Ruta Patavina  

  Colchicum autumnale

   

 

 

 

 



 


 

 

Nome italiano:

Colchico, Colchico d'Autunno, Falso Zafferano, Giglio Matto, Freddolina, Efemero.

Famiglia: Liliaceae.

Etimologia.

Il nome proviene dal toponimo della regione Kolchis, cioè Colchide, sulla costa orientale del Mar Nero, patria della mitica maga Medea, esperta nella preparazione di potenti veleni.

Descrizione.

Pianta erbacea perenne, dal cui bulbo ovale e profondo, sul finire dell'estate spuntano direttamente uno-tre fiori bianco rosati, ciascuno dei quali forma nella parte inferiore un tubo delicato e chiaro, lungo anche 20 centimetri. Le foglie, grandi, lanceolate, lucide e leggermente carnose, compaiono in numero di due o tre nella primavera successiva e accompagnano generalmente il frutto, che è una capsula grande come una noce. La piantina vive in colonie.

Fioritura.
Agosto-Settembre.

Habitat.
Prati grassi e umidi delle valli di montagna. Ai margini dei boschi.

Distribuzione.

Comune.
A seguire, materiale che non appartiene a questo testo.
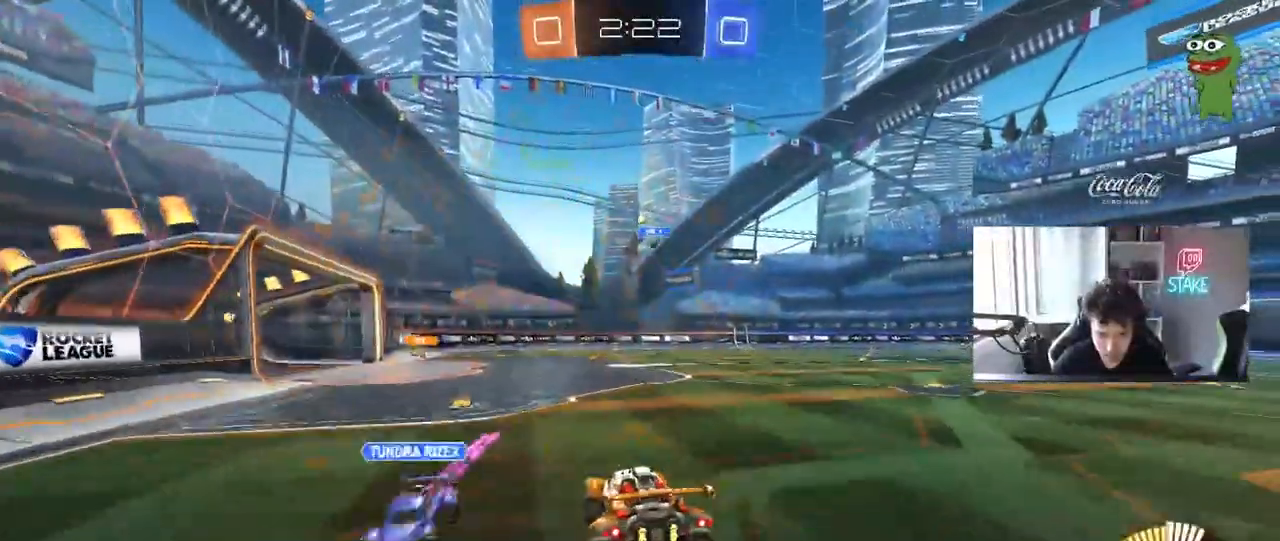
{"keys": ["d", "s"], "mouse": [], "mouse_move": "still", "events": [[17, "d", "up"], [67, "w", "down"], [167, "w", "up"], [217, "mouse_left", "down"], [300, "s", "down"], [450, "d", "down"], [450, "mouse_left", "up"]]}
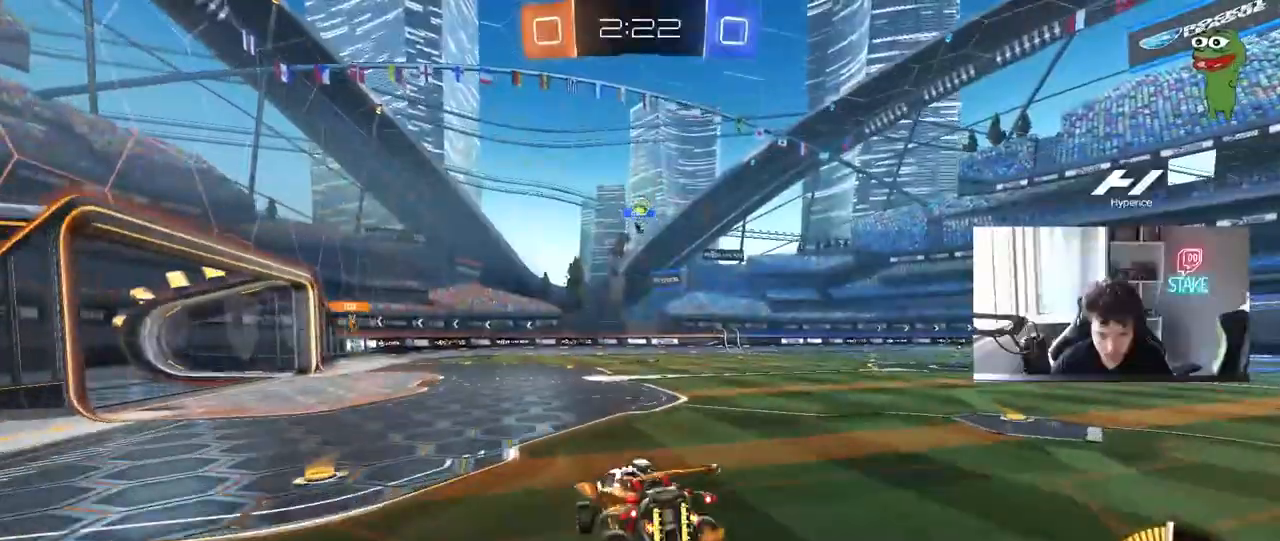
{"keys": ["a", "w"], "mouse": [], "mouse_move": "still", "events": [[83, "s", "up"], [133, "a", "down"], [133, "d", "up"], [233, "w", "down"], [267, "a", "up"], [467, "a", "down"]]}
Specie centro europea.

Parti velenose.

Tutta la pianta, specialmente i semi e il bulbo.

Principi attivi.

L'alcaloide colchicina e il glucoside colchicoside, inulina, asparagina e alcune resine.

Impiego terapeutico.

L'uso familiare di questa pianta deve essere assolutamente escluso. Sembra dia benefici nella gotta acuta, ma non nella cronica. La pianta è stata abbandonata come diuretico, analgesico e antinfiammatorio nei reumatismi e nelle artriti. Il dosaggio individuale infatti è difficile da definire, l'azione è incerta e fenomeni di accumulo provocano avvelenamenti anche molto gravi. In ogni caso l'uso dovrebbe avvenire sotto stretto controllo medico, solo su pazienti ospedalizzati con funzionalità renale e intestinale integre.
Esternamente, in pomata, ha azione antipruriginosa, antinevralgica, analgesica.

Intossicazione.

L'effetto tossico del colchico può manifestarsi anche durante una terapia sovradosata o comunque con dosaggi individuali eccessivi, vista anche la lenta eliminazione della colchicina che si accumula nell'organismo. L'energica azione purgativa è la prima manifestazione di avvelenamento. Altri sintomi sono il bruciore alla gola, sete intensa, dolori gastrici, vomito, sudori freddi, crampi dolorosi. Infine emorragie non controllabili, ipotensione e morte per insufficienza respiratoria e collasso cardiocircolatorio.

Curiosità

La tossicità del colchico era nota fin nell'antichità: la medicina araba lo usava come diuretico e purgante.
Alla fine del 1600, per salvaguardarsi dalle epidemie di peste, taluni appendevano al collo il bulbo del colchico.
La pianta normalmente non viene mangiata dal bestiame, che la evita. Solo ovini e caprini la tollerano in parte, ma producono latte avvelenato.
Le preparazioni con semi sono circa cinque volte più attive di quelle con bulbi.
L'uso della colchicina fu tentato anche nella terapia delle neoplasie, ma venne abbandonata per l'alta tossicitè.
La colchicina interviene nella riproduzione cellulare durante la metafase, bloccando la divisione allorché i cromosomi sono già raddoppiati: si origina così una cellula con patrimonio cromosomico doppio. Spesso questa proprietà viene sfruttata per ottenere piante poliploidi, che possono essere più belle o più utili di quelle con numero cromosomico normale.

Note.

Bastano 40 milligrammi di colchicina per causare morte certa (sono stati osservati casi letali addirittura con soli 6 mg). Gli effetti tossici si possono constatare solo portando alla bocca le dita con cui si sono manipolati gli stami del colchico.

Esiste un'altra specie di colchico utilizzata per bordure, per ornare tappeti erbosi, zone comprese tra piccoli arbusti o per il giardino roccioso: il colchico superbo, (colchicum speciosum), originario del Caucaso e dell'Oriente.
Esso è sempre una pianta perenne, bulbosa, con fusto recante foglie di 15-30 centimetri, larghe e ottuse, e fiori dal tubo assai lungo e a sei divisioni uguali di 6-7 centimetri, di color rosa porpora vivo macchiati di giallo nella gola.
Fiorisce a settembre-ottobre e si pianta in estate affinché fiorisca in autunno.
Si moltiplica per divisione dei bulbi in ottobre-novembre 20-30 giorni dopo la fioritura.
L'esposizione consigliata è quella a mezz'ombra o in pieno sole, mentre come substrato è sufficiente la terra normale da giardino.
Le annaffiature devono essere frequenti, ma non copiose, mentre è importante che il terreno abbia sempre un buon grado di umidità.